WHAT IS NEEDED — Retype, without any change, the first line of the records and every line after it through the one containing "La suelita roja pa andar los pasos que doy un".

DATASET RECORDS —
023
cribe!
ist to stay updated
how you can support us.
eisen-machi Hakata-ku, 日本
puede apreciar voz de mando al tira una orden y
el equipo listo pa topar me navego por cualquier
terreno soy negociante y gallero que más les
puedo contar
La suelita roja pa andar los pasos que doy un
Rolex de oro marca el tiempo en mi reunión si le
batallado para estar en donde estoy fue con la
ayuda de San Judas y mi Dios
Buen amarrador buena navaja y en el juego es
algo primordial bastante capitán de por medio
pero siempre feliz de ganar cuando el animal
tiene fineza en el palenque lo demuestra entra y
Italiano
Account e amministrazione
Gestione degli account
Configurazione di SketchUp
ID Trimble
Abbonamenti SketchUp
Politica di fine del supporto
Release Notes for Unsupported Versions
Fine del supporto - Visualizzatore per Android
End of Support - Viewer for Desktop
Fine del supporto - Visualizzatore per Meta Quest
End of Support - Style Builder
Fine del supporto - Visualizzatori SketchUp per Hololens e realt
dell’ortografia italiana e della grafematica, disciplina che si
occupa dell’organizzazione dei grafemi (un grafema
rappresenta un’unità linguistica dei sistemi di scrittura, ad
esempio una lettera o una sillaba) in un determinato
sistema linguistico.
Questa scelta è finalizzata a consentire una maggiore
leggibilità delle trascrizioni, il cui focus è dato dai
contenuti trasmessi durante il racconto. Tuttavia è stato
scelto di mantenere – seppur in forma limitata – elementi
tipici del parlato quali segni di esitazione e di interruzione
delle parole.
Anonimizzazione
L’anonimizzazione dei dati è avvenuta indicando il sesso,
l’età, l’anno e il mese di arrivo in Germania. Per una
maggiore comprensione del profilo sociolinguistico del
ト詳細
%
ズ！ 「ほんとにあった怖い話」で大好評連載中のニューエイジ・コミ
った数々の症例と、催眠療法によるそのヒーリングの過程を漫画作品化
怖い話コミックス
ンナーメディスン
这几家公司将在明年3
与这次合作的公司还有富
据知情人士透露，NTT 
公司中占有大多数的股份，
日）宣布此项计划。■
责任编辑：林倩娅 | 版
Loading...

RESPONSE TO THE EXERCISE —
023
cribe!
ist to stay updated
how you can support us.
eisen-machi Hakata-ku, 日本
puede apreciar voz de mando al tira una orden y
el equipo listo pa topar me navego por cualquier
terreno soy negociante y gallero que más les
puedo contar
La suelita roja pa andar los pasos que doy un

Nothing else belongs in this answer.